The drawing at the bottom shows a 116mm hole with a 140mm recess 6mm deep. Do the same thing for the tweeter and you'll get a similar result. However, it never hurts to actually measure your parts when they come. 

Paul shows the driver layout on his web site for this design. He likely assumes that you can get the driver dimensional data as I describe above. 
http://sites.google.com/site/undefinition/swope-ht

Welcome; I hope you have fun,
Frank


----------



## 1Michael (Nov 2, 2006)

Rule #1 Never Ever Cut Holes Without Having The Driver In Your Hand.
Rule #2 Wait for the driver to arrive Before Cutting any holes.
Are you starting to see a theme here:T


----------



## supermoore1025 (Jan 1, 2010)

buggers said:


> Rule #1 Never Ever Cut Holes Without Having The Driver In Your Hand.
> Rule #2 Wait for the driver to arrive Before Cutting any holes.
> Are you starting to see a theme here:T


Sorry to hijack this thread but what is an easy way to measure and draw the circles for a subwoofer hole or speaker holes


----------



## gperkins_1973 (Aug 25, 2008)

hi there,

I made up one off these.
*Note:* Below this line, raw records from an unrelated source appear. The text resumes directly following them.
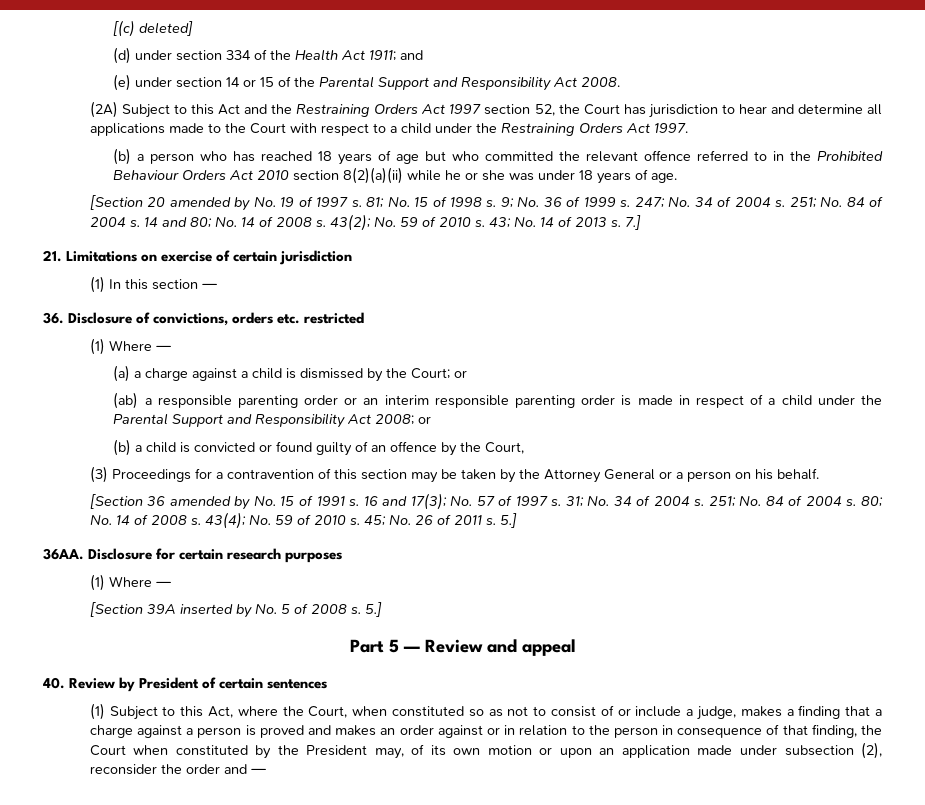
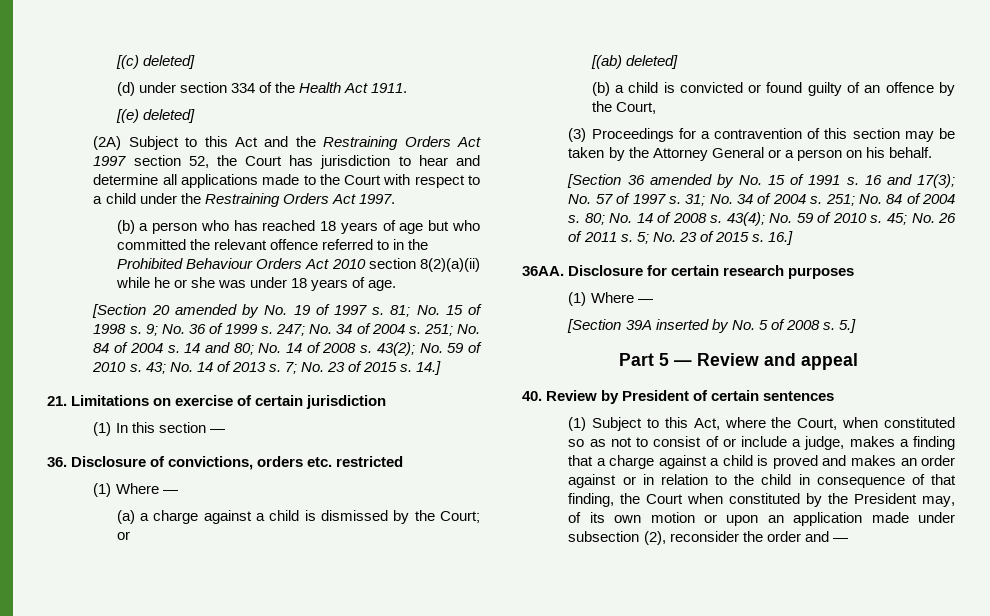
[369,50,424,61] [113,74,621,91] 1911; and // (e) under section 14 or 15 of the Parental Support and Responsibility Act 2008. -> [371,83,408,93] [115,109,195,123] 1911. // [(e) deleted]
[624,215,641,230] 7.] -> [284,361,442,375] 7; No. 23 of 2015 s. 14.]
[113,392,882,409] [113,413,432,428] (ab) a responsible parenting order or an interim responsible parenting order is made in respect of a child under the Parental Support and Responsibility Act 2008; or -> [590,55,678,69] [(ab) deleted]
[499,513,517,528] 5.] -> [636,231,793,245] 5; No. 23 of 2015 s. 16.]
[197,727,242,738] person -> [722,455,753,466] child
[613,727,658,738] person -> [761,474,792,485] child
Just divided the hole diameter in half and marked the points. Put a nail in one end and drill a hole for the pencil to go through on the other end. You need two holes, one for the outer baffle hole and one for the driver to sit on.
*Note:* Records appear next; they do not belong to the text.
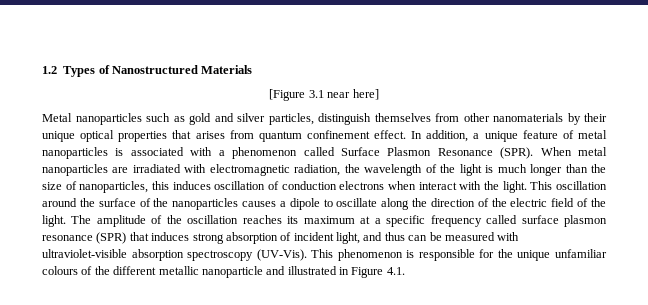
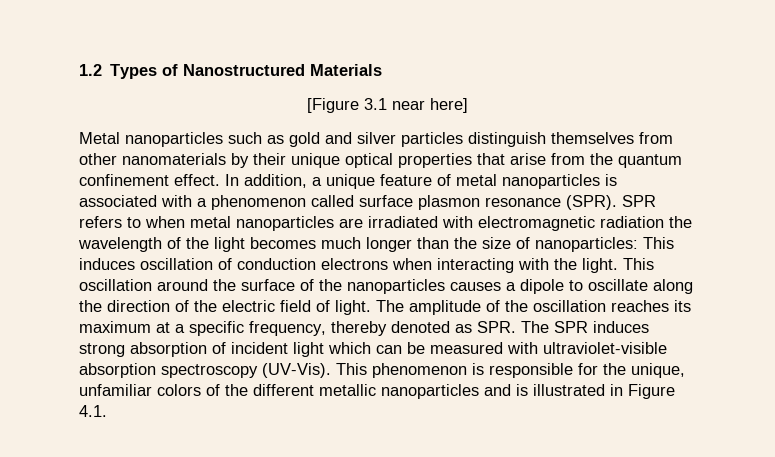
[268,113,314,125] particles, -> [401,132,463,147] particles
[195,130,254,139] arises from -> [510,153,613,165] arise from the
[340,147,572,159] Surface Plasmon Resonance (SPR). When -> [359,195,656,210] [79,216,185,228] surface plasmon resonance (SPR). SPR refers to when
[294,164,341,176] radiation, -> [600,216,664,228] radiation
[485,165,494,173] is -> [250,237,316,249] becomes
[79,181,169,193] nanoparticles, this -> [535,237,674,252] nanoparticles: This
[418,182,457,190] interact -> [437,258,514,273] interacting
[591,198,607,207] the -> (330, 306) none
[430,215,607,227] [42,232,149,244] frequency called surface plasmon resonance (SPR) that -> [249,321,588,336] frequency, thereby denoted as SPR. The SPR
[336,232,405,244] light, and thus -> [293,342,371,357] light which
[517,249,608,261] [42,266,78,275] unique unfamiliar colours -> [631,363,685,378] [79,384,201,396] unique, unfamiliar colors
[201,266,286,278] nanoparticle and -> [381,384,528,399] nanoparticles and is

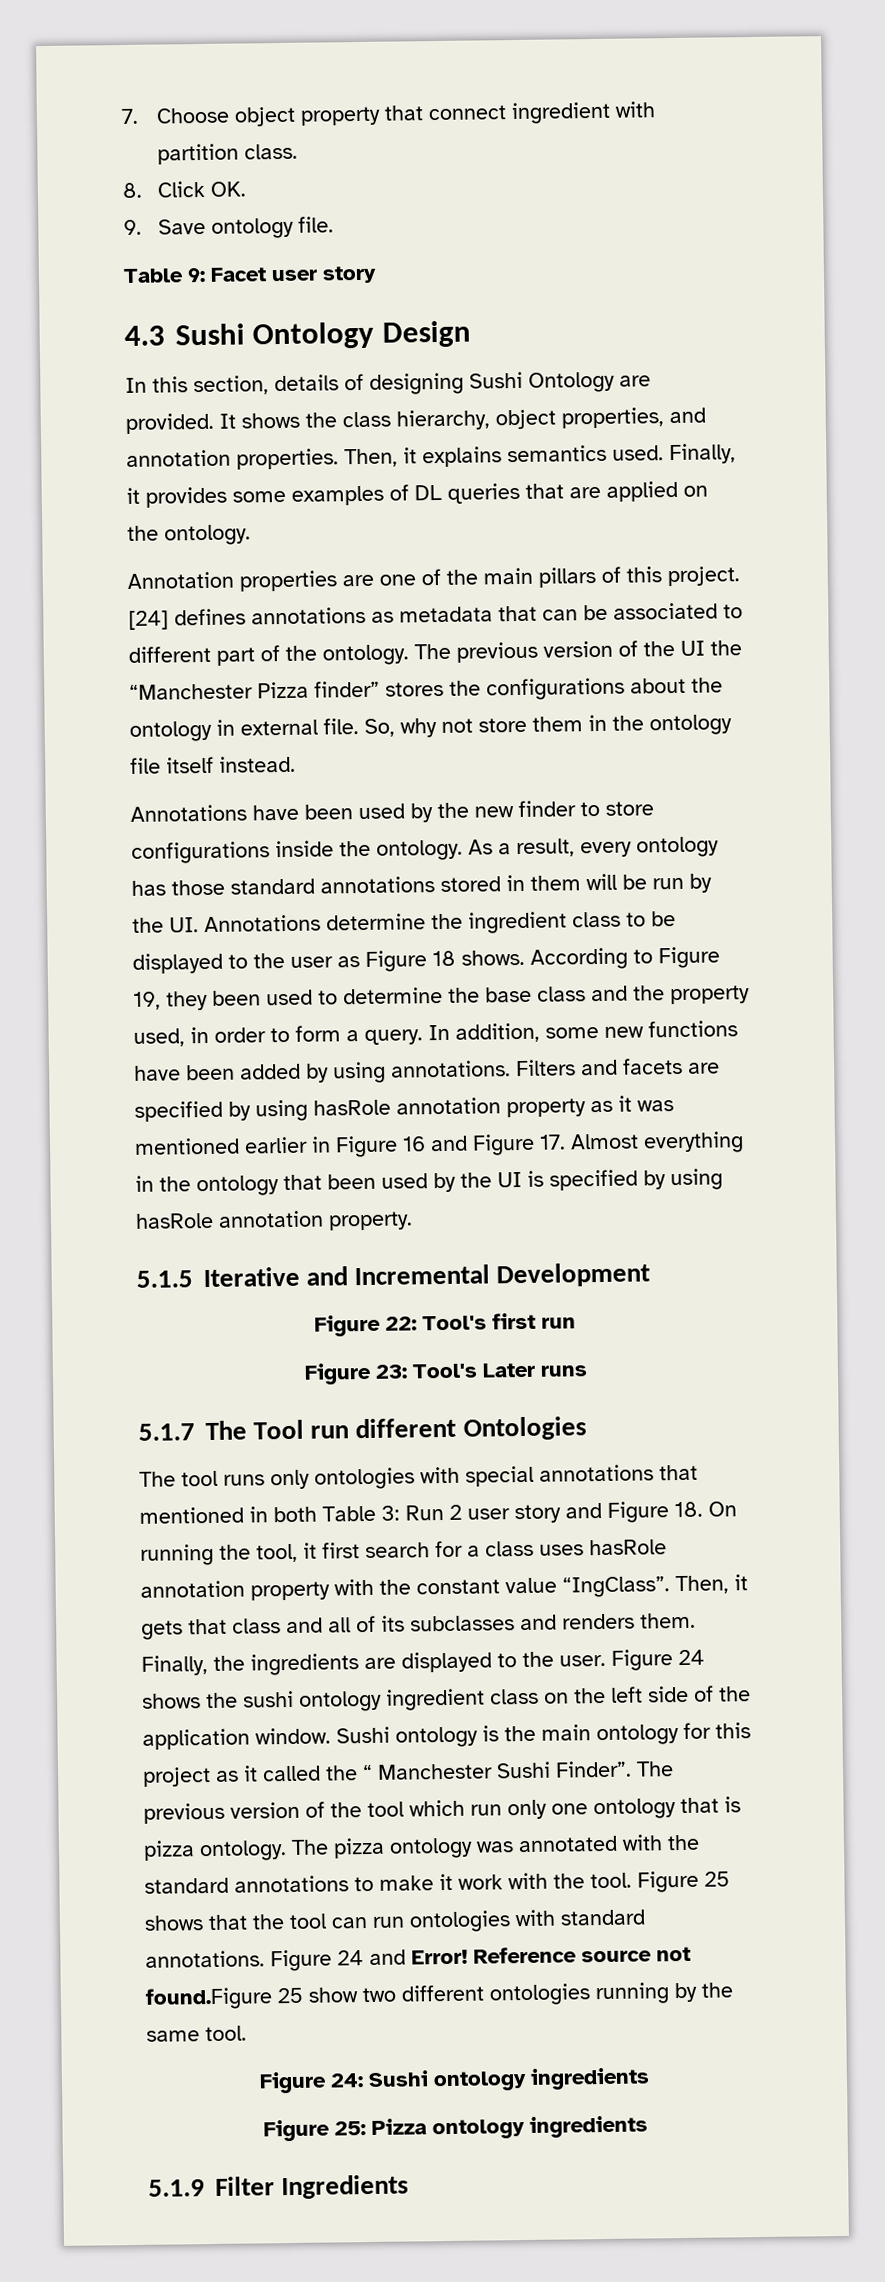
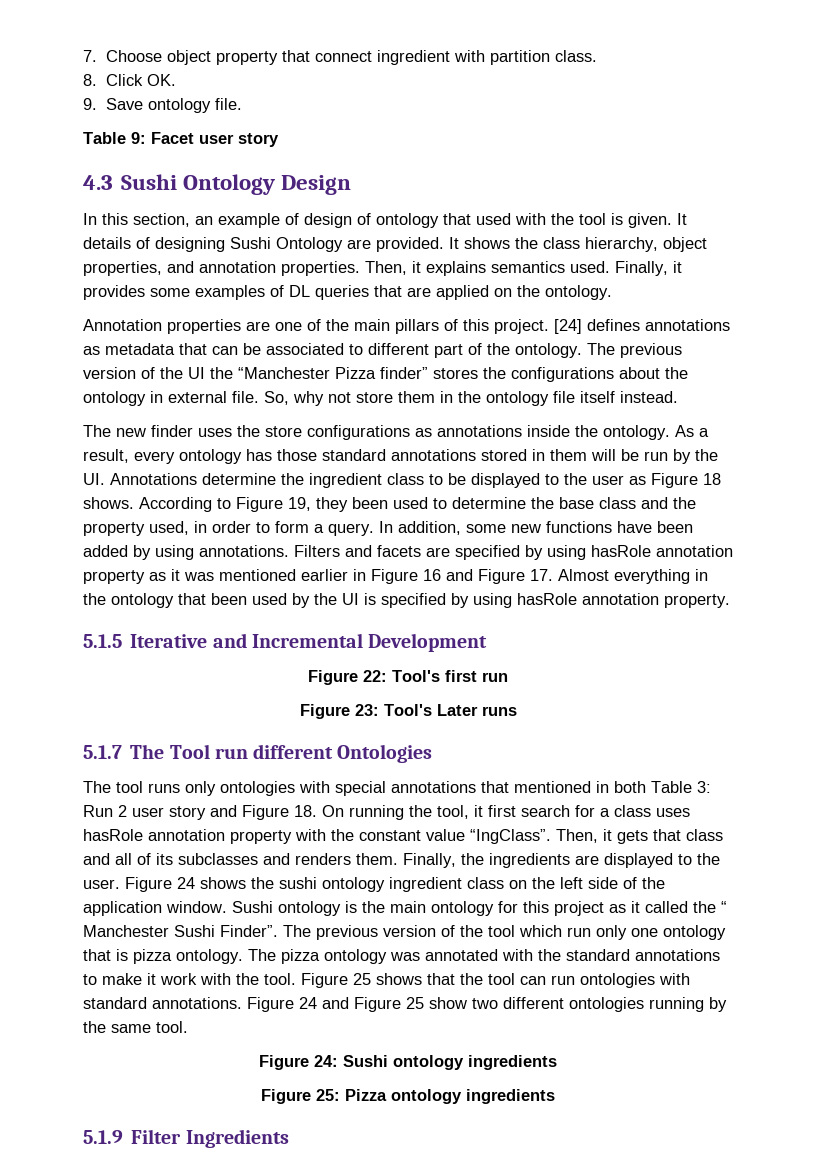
(269, 385) none -> [195,213,687,228] an example of design of ontology that used with the tool is given. It
[130,800,654,823] [131,841,270,864] Annotations have been used by the new finder to store configurations -> [83,425,522,440] The new finder uses the store configurations as annotations
[411,1946,691,1965] [145,1987,273,2010] Error! Reference source not found.Figure -> [354,997,401,1012] Figure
Worked for me. Defo agree with making sure you have the drivers in front off you before you cut any holes.

cheers

Graham


----------



## fusseli (May 1, 2007)

supermoore1025 said:


> Sorry to hijack this thread but what is an easy way to measure and draw the circles for a subwoofer hole or speaker holes


Recently I've been using a Rotozip/speedsaw with a circle cutter attachment. Works well and the tool is cheap, also conveniently accepts ordinary router bits.
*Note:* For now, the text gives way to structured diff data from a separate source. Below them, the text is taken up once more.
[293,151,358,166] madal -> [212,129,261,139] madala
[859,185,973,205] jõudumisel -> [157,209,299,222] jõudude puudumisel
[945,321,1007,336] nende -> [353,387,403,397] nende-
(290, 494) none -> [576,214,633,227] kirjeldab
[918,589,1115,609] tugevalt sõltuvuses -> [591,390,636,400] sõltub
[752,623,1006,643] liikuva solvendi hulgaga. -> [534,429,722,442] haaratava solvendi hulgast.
The most popular, and probably precise, for holes and driver recesses I think is an actual router and circle jig.


----------



## apilon (May 18, 2006)

fbov said:


> Go to the vendor site, Parts Express in this case, and follow the specifications tab. The PDF tells you to go to the mfr's web site, where you'll find this:
> http://swanspeaker.com/products/products.aspx?cid=9&sid=57&pid=192
> 
> The drawing at the bottom shows a 116mm hole with a 140mm recess 6mm deep. Do the same thing for the tweeter and you'll get a similar result. However, it never hurts to actually measure your parts when they come.
> ...


Happy new year Frank ,

Thanks for the answer, now i can get get going with the project


----------



## cast55 (Dec 30, 2010)

Get a circle jig for your router. Parts Express has a couple of different sizes if you can't find one at your local hardware store. If you want to flush-mount the driver, cut the baffle step first. Generally, you want a little bit of clearance from the actual outer diameter of the driver flange - maybe add 1/8" to the actual diameter? Once you cut out the blank, you won't be able to correct this easily, so go as tight as you like, but err on the side of being too large. Measure the thickness of the driver flange and set your router to plunge that deep, and then using the circle jig, carve out your selected diameter. You may need to reset the circle jig to one or two successively smaller diameters, because you need to carve the step all the way from outside diameter to the cutout diameter. Once you have your flange, reset the circle jig for the cutout diameter (which will be the driver basket diameter plus 1/8" or so of clearance), and then depending on the power of your router, you can either cut the blank out in one pass, or do it in several passes, increasing the plunge depth a bit each time until you are all the way through. Be aware that once the blank is no longer connected to the rest of the baffle, the router is free to wander, and can leave a notch or bump where the cutout completes. If you are careful, and the blank is well-supported and prevented from movement (i.e. you want to carve the holes in the baffle before assembling the box) you can complete the cutout using this procedure alone. If the blank is not well supported (such as on an already constructed box), or if you want the most flawless hole possible, the better procedure is to make your cutout only about halfway through, and then finish the cut with a flush trim bit with a bearing on it which can follow the hole that you made to half-depth, thus ensuring that the router can't jerk and damage the hole edge when you complete the cut.


----------